__Task item__
Go through the records and report each line in which the word "Auswahl" occurs.

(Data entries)
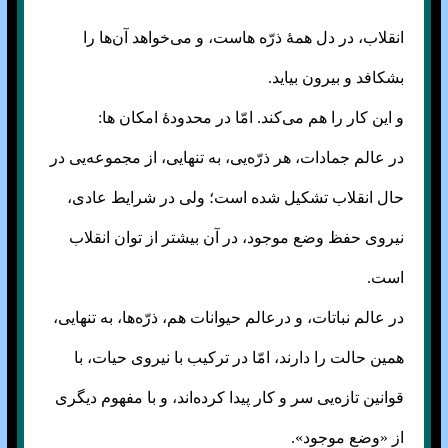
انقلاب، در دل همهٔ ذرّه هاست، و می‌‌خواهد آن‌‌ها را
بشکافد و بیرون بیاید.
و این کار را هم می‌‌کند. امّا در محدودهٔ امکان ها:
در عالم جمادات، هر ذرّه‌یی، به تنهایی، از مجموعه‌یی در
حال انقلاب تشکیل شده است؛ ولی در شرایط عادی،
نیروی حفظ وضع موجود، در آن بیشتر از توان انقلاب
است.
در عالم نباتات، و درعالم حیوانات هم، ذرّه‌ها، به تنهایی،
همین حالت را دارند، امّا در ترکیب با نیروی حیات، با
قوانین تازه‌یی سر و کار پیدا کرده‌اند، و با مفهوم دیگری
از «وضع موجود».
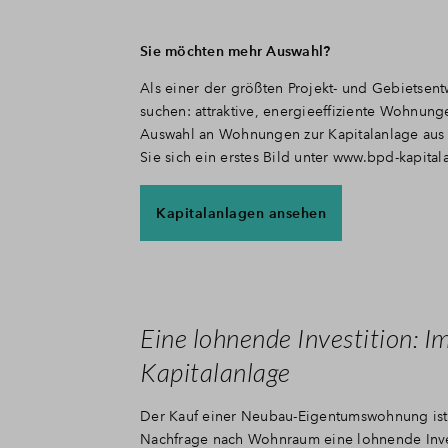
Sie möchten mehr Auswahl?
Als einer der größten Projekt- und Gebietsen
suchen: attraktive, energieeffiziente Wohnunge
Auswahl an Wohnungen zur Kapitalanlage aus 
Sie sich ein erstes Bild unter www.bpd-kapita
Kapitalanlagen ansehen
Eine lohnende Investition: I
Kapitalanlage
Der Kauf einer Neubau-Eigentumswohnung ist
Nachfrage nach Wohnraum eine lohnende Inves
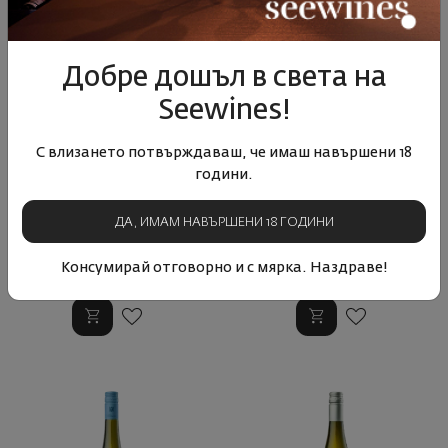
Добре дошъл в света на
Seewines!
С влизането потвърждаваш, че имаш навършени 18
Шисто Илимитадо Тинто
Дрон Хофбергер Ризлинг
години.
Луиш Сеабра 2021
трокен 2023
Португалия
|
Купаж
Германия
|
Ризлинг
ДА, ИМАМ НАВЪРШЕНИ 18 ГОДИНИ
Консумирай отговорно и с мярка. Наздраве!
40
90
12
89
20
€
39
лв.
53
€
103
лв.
==
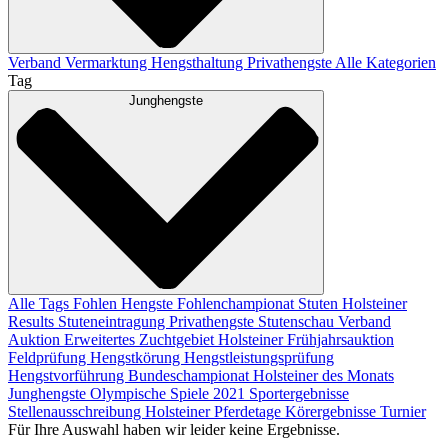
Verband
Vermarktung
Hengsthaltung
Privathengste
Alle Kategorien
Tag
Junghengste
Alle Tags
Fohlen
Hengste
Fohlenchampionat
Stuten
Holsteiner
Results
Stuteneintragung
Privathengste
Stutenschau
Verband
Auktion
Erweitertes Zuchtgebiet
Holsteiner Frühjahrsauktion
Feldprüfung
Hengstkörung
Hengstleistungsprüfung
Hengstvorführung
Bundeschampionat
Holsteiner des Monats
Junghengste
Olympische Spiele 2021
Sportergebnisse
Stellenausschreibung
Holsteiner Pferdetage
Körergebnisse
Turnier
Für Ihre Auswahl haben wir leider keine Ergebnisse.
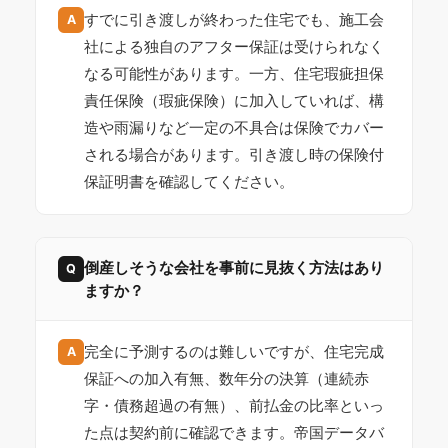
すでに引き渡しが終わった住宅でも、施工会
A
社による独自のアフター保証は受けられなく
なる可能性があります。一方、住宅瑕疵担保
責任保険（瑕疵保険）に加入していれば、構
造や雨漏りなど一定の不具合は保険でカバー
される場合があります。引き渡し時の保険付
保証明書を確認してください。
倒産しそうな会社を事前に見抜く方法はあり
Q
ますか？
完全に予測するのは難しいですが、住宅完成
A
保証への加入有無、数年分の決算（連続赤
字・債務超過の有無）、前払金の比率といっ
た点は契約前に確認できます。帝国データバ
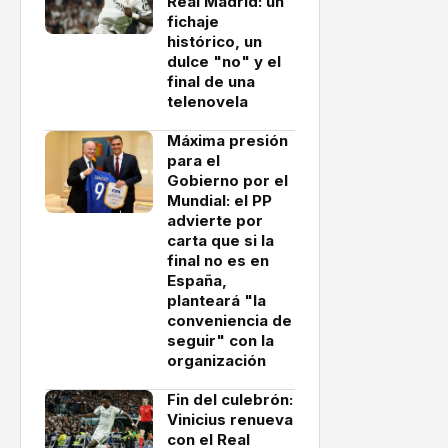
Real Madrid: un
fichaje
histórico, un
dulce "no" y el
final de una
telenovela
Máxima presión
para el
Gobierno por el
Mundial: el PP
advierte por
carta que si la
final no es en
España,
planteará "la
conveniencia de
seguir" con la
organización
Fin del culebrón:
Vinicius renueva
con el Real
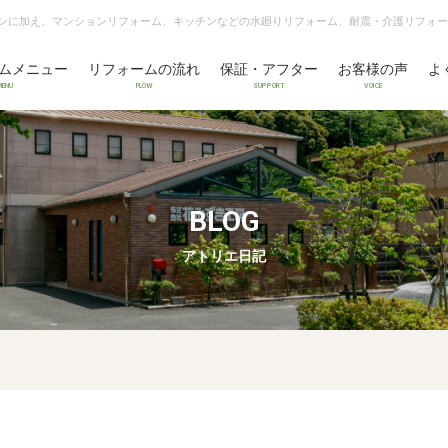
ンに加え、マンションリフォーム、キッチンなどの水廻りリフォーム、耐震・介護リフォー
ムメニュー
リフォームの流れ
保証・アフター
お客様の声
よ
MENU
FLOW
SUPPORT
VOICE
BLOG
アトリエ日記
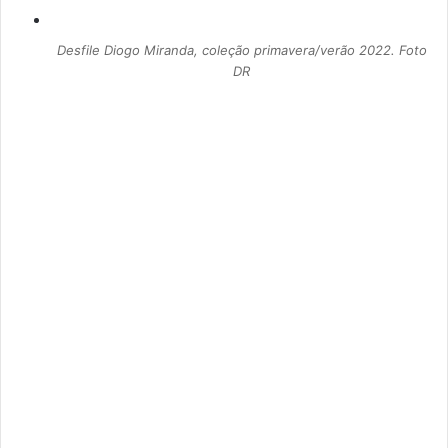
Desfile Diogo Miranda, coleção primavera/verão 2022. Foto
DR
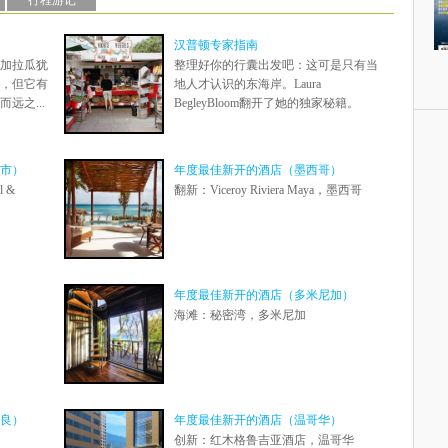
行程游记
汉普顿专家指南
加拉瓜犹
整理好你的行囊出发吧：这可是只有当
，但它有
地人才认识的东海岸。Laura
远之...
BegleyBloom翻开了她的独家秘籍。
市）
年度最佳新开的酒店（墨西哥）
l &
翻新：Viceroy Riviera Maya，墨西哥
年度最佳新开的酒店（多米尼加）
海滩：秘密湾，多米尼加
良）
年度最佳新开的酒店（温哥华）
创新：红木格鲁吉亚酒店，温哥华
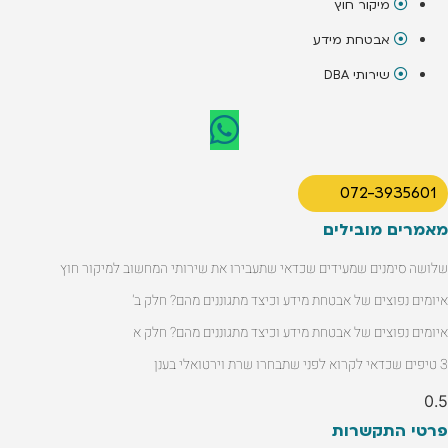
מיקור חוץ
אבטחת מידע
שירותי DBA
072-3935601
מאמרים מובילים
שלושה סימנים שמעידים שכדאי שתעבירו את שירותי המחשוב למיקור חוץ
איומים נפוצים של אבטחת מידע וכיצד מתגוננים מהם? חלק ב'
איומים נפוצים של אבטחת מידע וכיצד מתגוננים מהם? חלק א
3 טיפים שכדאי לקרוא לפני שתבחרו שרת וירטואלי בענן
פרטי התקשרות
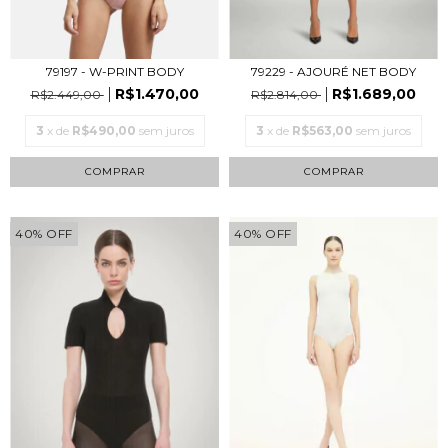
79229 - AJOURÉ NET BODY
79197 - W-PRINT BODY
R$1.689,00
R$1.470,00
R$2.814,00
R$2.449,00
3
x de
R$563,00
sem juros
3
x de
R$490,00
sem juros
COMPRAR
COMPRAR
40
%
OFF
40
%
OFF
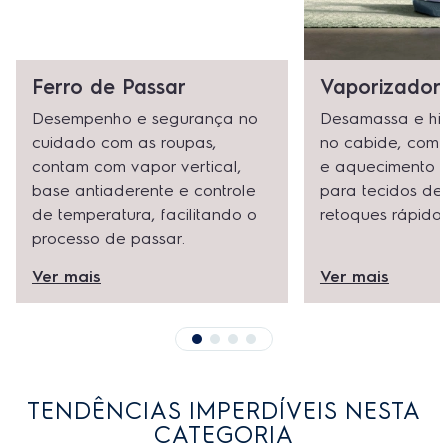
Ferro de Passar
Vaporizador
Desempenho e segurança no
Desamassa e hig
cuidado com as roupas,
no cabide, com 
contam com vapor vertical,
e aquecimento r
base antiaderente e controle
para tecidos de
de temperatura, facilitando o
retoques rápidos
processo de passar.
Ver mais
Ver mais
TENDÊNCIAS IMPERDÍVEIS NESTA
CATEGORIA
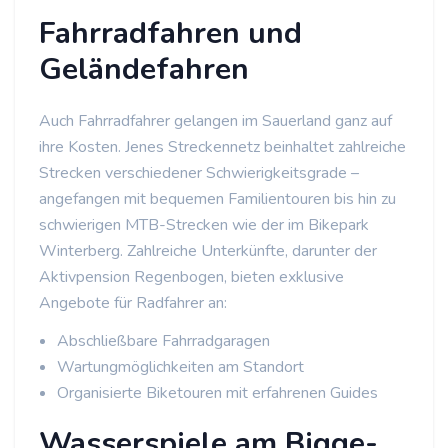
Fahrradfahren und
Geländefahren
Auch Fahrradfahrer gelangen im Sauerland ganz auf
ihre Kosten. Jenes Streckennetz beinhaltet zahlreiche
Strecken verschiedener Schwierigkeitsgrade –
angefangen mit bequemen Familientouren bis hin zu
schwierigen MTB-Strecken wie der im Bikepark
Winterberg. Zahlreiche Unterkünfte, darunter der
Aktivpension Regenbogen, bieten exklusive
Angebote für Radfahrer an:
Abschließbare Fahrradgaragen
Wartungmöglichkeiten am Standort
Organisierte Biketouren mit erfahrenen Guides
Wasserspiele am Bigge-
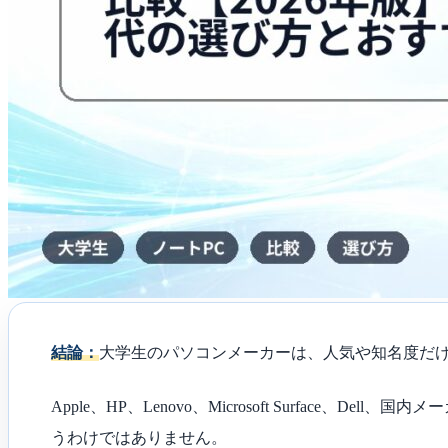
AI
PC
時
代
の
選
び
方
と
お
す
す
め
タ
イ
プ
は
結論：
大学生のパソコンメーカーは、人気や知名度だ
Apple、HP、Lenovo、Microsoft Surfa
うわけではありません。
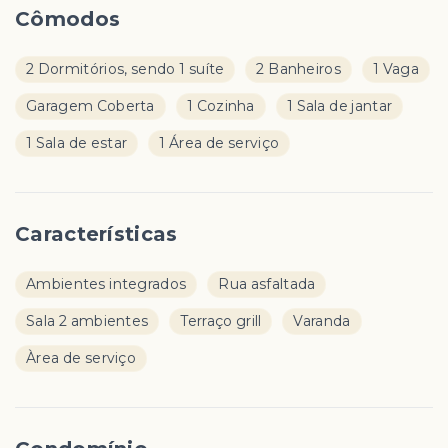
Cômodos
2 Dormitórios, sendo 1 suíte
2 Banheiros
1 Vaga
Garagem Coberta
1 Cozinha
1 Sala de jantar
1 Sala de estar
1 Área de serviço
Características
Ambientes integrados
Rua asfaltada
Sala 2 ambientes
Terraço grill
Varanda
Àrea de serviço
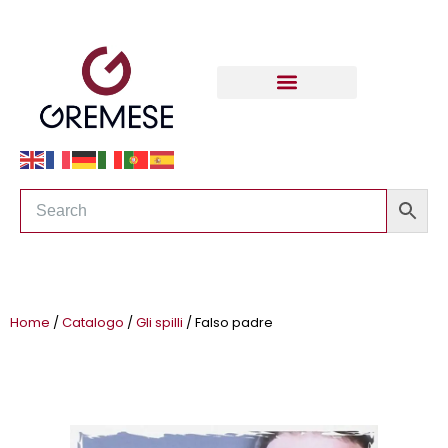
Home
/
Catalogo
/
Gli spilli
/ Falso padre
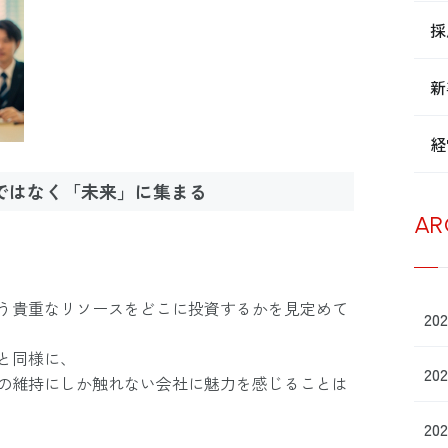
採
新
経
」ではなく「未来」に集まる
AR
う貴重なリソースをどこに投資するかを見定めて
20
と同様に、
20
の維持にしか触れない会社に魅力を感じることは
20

__Task output__
Sie möchten mehr Auswahl?
Auswahl an Wohnungen zur Kapitalanlage aus 
Für Ihre Auswahl haben wir leider keine Ergebnisse.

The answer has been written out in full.